DoIT Policy/Standard #20-24 Page 1 of 2
Information Technology
Policy and Standards
Approved:
____________________ _________
Michael G. Leahy, Secretary Date
# 20-11
Electronic Communication Recording and Storage
Area(s): ☒ Process ☐ Procurement ☒ Security ☐ Hardware ☐ Web
☐ Facility ☐ End-User ☐ Software ☒ Network ☒ Data
☒ Voice ☐ Audit ☐ Other
Replaces Other Policy: ☒ No ☐ Yes
Purpose: Establish requirements for the recording and storage of electronic communications. The increased adoption
of online collaboration tools and the legal implications around the recording and storage of electronic communications
creates the need for this policy. Maryland law describes the conditions required to record electronic communications,
and the criminal and civil consequences that may result should one fail to comply.
Policy Statement:
Maryland law prohibits the recording of electronic communications unless all parties give consent and compels
governmental units to ensure appropriate safeguards are in place to protect the confidentiality of stored sensitive
information. Therefore, it is the policy of the State that:
1. The recording of electronic communications:
a. may only occur on platforms that are organizationally approved and managed by the State;
b. may only occur after participants have been notified and have either explicitly consented to the
recording or have been permitted the opportunity to leave the call;
c. are the property of the State of Maryland;
d. may be subject to inspection, in part or in whole, as a public record; and
e. must be made available to all participants on request.

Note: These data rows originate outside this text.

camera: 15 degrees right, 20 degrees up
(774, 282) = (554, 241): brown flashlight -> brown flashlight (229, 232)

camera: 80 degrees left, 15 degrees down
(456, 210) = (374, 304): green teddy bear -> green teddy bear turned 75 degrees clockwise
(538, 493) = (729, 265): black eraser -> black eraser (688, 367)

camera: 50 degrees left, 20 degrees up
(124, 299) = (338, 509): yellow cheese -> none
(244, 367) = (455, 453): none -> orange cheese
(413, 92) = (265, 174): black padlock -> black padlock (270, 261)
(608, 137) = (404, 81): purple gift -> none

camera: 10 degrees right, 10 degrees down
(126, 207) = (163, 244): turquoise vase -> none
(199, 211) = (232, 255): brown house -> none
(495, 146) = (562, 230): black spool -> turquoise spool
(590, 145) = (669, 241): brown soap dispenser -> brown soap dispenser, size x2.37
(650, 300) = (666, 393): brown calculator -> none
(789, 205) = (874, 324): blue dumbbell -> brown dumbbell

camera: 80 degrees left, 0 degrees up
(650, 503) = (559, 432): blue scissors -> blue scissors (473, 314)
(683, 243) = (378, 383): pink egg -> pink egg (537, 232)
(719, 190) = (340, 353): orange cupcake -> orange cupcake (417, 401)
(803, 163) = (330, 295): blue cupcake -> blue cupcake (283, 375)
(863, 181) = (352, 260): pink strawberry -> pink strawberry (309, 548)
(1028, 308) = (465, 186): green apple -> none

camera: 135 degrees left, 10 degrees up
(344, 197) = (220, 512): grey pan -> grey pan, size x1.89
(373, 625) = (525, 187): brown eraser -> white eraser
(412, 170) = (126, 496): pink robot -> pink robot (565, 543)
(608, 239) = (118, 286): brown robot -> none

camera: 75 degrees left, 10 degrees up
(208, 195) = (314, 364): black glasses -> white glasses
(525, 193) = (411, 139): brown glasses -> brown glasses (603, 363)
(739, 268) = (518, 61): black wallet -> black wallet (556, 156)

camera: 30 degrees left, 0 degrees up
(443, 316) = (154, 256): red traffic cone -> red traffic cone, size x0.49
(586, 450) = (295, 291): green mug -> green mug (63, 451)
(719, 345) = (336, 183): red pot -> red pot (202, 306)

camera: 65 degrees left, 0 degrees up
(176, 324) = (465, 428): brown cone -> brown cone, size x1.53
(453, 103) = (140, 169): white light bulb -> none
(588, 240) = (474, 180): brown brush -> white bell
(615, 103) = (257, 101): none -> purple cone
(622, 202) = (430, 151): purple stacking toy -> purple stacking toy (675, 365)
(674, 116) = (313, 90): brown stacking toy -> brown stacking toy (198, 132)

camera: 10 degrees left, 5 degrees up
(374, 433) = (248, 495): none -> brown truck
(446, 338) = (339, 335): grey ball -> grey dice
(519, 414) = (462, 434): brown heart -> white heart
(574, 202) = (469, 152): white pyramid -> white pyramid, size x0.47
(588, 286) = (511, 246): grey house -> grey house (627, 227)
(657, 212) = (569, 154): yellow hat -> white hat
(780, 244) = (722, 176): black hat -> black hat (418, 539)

2. The storage of electronic communications must:
a. meet the requirements for securing recorded data consistent with the data’s classification level;
b. be managed to ensure compliance with State and unit-level retention requirements;
c. have contractual SLAs describing the security, confidentiality, privacy, and availability commitments for
the information, if stored in a cloud environment; and
d. meet any applicable requirements of State and Federal law and regulations.
Applicable Law & Other Policy:
● Maryland State Finance and Procurement Code Ann. Title 3A
● Governor’s Executive Order 01.01.2019.07
● Maryland State Government Code §10-1301-1308
● Maryland Courts and Judicial Proceedings Code §10-402
● Maryland General Provisions Code §4-201-206
Scope and Responsibilities: All executive branch units of state government, except those identified in Maryland
Code, SF&P § 3A-302. Agency executives, managers and staff shall ensure compliance with this policy.
DoIT Policy/Standard #20-24 Page 2 of 2
Key Terms:
Department of Information Technology (DoIT): An executive branch unit of Maryland state government, organized
according to Maryland Code, State Finance and Procurement Article, § 3A.
Electronic Communication: Any communication using telephone, cellular telephone, voice over Internet Protocol (VoIP),
or video teleconferencing.
Explicit Consent: Consent that is received through an individual’s affirmative consent to the recording.
Implied Consent: Consent that is received through an individual’s continued participation following notification of the
initiation or prior activation of recording.
Policy: A statement of jurisdiction and methods to guide agencies in the management of IT resources and services.
Recording: The storage of audio, video, or text transcription of an electronic communication in any format.
Technical Specifications: Available at: https://doit.maryland.gov/policies/Pages/default.aspx
Policy Review: By the DoIT IT Policy Review Board annually or as needed.
Contact Information: Chair, IT Policy Review Board, doit-oea@maryland.gov 410-697-9724. The Policy #20-24
steward is the DoIT Chief Information Security Officer.